Swap every "Renault" for "Dacia" in everything from the start of the records below down to the line containing "துவாதசியன்று காலையில் த்ரிவிக்ரம", and give those lines again with nothing else changed.

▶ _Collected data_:
···

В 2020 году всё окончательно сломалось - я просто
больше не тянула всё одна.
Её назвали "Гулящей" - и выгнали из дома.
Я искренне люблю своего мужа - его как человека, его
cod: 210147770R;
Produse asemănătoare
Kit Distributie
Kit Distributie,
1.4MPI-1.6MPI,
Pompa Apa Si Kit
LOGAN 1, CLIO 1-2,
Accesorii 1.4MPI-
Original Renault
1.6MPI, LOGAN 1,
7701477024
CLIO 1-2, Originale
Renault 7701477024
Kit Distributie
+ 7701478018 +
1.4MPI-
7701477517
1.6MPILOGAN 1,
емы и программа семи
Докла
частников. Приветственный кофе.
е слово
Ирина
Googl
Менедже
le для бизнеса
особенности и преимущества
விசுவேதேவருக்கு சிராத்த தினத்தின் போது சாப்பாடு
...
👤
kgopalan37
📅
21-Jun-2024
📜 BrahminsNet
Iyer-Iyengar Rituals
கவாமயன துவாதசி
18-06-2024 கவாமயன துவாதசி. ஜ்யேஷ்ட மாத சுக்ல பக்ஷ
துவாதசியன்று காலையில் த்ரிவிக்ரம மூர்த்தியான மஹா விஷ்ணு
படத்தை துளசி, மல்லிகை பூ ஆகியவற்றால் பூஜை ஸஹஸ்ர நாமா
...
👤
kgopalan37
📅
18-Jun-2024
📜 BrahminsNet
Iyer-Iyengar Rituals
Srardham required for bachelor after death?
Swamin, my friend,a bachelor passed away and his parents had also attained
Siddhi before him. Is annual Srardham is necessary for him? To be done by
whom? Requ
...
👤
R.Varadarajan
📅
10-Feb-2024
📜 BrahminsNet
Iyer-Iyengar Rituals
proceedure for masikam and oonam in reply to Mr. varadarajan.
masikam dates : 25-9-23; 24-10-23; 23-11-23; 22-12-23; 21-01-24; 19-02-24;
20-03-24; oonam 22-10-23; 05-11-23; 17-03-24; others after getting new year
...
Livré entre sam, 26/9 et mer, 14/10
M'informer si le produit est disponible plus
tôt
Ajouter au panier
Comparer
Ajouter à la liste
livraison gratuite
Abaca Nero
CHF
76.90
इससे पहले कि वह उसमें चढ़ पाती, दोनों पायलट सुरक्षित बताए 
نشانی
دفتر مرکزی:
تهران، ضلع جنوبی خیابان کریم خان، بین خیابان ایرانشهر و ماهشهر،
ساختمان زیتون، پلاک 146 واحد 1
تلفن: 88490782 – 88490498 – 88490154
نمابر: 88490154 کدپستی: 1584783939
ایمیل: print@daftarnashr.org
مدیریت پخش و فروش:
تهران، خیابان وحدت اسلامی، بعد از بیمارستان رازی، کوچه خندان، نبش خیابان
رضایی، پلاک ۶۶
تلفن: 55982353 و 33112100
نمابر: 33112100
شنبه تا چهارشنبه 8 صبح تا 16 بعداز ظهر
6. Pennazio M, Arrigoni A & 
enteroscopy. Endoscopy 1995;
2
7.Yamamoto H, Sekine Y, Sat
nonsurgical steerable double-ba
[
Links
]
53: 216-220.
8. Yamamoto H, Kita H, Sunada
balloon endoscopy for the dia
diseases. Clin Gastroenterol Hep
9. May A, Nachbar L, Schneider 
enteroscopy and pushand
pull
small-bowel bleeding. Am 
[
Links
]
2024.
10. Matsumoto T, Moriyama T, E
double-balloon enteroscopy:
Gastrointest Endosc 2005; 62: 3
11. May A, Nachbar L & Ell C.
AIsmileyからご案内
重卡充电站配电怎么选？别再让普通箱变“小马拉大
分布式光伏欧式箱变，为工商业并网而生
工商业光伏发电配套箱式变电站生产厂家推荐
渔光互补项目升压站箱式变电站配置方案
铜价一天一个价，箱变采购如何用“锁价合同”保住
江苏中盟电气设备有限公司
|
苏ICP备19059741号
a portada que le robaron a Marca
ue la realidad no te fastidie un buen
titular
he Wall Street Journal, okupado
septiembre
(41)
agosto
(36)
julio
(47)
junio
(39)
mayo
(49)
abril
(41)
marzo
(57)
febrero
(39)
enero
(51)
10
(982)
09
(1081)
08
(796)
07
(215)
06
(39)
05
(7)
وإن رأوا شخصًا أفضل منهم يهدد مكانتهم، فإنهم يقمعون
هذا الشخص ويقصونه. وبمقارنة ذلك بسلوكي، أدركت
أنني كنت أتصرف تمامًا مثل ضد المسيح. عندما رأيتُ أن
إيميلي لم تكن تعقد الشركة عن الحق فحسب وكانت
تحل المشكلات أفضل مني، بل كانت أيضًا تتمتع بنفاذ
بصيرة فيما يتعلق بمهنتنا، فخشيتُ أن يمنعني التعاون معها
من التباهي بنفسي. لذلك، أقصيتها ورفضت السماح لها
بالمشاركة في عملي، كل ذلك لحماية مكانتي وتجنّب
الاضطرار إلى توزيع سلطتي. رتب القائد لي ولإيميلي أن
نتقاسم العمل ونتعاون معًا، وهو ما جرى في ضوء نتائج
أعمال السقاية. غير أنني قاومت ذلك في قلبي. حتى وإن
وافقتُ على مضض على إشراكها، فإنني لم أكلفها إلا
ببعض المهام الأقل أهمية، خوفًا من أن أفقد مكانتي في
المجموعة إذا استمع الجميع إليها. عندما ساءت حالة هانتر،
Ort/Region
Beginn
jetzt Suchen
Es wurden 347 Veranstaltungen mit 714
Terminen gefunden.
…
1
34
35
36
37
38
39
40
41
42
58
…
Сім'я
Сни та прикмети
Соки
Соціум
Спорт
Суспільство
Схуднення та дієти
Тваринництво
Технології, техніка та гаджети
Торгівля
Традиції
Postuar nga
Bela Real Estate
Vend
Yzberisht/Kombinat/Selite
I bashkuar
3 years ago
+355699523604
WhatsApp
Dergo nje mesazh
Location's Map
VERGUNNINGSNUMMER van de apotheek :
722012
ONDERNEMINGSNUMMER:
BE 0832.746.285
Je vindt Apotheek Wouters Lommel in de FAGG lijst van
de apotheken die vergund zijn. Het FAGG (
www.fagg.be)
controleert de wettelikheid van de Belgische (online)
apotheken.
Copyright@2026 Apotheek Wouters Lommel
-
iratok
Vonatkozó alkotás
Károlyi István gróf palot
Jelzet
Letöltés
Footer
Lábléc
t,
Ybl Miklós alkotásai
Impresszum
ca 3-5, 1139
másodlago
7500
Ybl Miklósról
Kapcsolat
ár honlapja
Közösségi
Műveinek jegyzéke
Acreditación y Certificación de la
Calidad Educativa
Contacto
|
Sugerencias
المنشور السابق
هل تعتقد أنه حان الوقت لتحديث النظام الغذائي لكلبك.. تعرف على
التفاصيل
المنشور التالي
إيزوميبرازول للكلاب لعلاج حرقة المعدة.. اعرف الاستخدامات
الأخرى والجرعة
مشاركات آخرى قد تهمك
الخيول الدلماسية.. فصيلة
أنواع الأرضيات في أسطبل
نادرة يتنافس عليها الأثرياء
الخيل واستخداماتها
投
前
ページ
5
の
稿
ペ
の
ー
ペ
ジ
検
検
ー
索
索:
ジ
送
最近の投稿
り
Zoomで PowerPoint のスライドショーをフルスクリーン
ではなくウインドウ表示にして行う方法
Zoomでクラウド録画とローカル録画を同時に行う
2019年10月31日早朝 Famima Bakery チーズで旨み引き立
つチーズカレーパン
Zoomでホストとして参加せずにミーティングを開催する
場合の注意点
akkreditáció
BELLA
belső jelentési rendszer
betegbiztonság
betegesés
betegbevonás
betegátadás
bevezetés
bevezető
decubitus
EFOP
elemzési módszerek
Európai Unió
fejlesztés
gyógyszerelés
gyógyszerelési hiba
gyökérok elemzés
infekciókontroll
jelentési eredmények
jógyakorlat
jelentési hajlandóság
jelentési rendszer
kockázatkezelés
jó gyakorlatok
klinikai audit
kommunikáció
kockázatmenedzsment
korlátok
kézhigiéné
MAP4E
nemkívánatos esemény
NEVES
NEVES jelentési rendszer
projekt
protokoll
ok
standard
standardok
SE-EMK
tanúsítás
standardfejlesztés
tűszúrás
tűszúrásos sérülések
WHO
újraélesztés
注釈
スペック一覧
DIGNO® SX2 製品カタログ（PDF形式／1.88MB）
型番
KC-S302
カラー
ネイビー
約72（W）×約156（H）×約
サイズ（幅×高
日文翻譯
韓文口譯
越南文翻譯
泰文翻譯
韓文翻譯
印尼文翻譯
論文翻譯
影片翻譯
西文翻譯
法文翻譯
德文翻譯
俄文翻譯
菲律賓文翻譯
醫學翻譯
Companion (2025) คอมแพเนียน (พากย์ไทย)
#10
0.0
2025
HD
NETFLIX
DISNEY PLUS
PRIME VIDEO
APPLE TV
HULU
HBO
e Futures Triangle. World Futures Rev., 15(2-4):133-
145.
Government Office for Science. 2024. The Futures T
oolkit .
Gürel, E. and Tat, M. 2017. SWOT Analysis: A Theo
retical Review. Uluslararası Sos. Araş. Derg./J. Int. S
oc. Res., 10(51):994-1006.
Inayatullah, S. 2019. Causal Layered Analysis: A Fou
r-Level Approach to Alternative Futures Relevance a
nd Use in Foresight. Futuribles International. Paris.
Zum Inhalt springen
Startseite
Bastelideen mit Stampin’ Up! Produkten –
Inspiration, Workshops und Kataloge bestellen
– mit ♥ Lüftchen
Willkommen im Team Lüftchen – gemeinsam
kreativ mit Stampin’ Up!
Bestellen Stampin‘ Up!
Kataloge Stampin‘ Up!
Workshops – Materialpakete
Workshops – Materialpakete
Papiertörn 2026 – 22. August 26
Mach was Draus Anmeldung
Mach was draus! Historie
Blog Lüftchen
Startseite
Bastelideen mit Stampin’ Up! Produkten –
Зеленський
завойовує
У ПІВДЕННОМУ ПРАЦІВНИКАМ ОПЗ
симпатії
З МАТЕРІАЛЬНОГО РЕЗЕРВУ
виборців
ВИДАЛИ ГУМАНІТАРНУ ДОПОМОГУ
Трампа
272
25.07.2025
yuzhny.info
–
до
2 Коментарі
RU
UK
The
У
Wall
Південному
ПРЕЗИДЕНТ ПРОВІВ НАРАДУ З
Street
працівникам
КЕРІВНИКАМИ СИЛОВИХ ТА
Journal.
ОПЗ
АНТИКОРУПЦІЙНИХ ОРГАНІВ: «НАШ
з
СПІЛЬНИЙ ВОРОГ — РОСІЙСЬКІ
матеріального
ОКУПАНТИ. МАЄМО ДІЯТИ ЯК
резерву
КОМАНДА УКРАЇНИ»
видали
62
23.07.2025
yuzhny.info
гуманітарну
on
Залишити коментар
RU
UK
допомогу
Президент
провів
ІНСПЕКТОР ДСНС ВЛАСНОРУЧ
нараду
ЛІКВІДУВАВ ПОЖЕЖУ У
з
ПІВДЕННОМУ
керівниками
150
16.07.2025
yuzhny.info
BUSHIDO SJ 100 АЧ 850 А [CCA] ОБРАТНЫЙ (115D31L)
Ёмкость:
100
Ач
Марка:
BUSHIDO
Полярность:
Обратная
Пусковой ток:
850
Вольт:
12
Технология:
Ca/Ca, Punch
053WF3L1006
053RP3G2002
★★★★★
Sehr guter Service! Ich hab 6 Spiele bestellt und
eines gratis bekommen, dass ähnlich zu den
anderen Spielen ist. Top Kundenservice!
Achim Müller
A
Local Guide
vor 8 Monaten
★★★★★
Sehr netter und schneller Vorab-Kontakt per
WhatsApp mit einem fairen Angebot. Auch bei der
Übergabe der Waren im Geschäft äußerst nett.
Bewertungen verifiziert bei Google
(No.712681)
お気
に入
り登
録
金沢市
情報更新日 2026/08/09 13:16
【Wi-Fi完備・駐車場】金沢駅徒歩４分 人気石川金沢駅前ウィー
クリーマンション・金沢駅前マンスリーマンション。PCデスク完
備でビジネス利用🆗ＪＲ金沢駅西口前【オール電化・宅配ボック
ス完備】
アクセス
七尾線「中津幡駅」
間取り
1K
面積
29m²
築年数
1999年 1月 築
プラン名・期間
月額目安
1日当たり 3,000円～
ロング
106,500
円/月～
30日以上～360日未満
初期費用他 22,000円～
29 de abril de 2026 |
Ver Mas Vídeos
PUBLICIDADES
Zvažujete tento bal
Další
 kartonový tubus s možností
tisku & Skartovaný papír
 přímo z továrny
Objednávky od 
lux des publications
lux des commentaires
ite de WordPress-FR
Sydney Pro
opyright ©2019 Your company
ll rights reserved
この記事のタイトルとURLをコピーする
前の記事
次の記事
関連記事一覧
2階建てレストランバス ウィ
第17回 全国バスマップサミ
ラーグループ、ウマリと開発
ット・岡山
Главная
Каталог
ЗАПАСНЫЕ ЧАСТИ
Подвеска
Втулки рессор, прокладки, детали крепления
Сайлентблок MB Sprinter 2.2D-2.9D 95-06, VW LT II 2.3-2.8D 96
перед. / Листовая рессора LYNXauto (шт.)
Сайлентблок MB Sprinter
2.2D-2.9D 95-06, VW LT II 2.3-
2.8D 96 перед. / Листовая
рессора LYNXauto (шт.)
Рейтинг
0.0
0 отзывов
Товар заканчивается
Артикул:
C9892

···

▶ _Output of the exercise_:
В 2020 году всё окончательно сломалось - я просто
больше не тянула всё одна.
Её назвали "Гулящей" - и выгнали из дома.
Я искренне люблю своего мужа - его как человека, его
cod: 210147770R;
Produse asemănătoare
Kit Distributie
Kit Distributie,
1.4MPI-1.6MPI,
Pompa Apa Si Kit
LOGAN 1, CLIO 1-2,
Accesorii 1.4MPI-
Original Dacia
1.6MPI, LOGAN 1,
7701477024
CLIO 1-2, Originale
Dacia 7701477024
Kit Distributie
+ 7701478018 +
1.4MPI-
7701477517
1.6MPILOGAN 1,
емы и программа семи
Докла
частников. Приветственный кофе.
е слово
Ирина
Googl
Менедже
le для бизнеса
особенности и преимущества
விசுவேதேவருக்கு சிராத்த தினத்தின் போது சாப்பாடு
...
👤
kgopalan37
📅
21-Jun-2024
📜 BrahminsNet
Iyer-Iyengar Rituals
கவாமயன துவாதசி
18-06-2024 கவாமயன துவாதசி. ஜ்யேஷ்ட மாத சுக்ல பக்ஷ
துவாதசியன்று காலையில் த்ரிவிக்ரம மூர்த்தியான மஹா விஷ்ணு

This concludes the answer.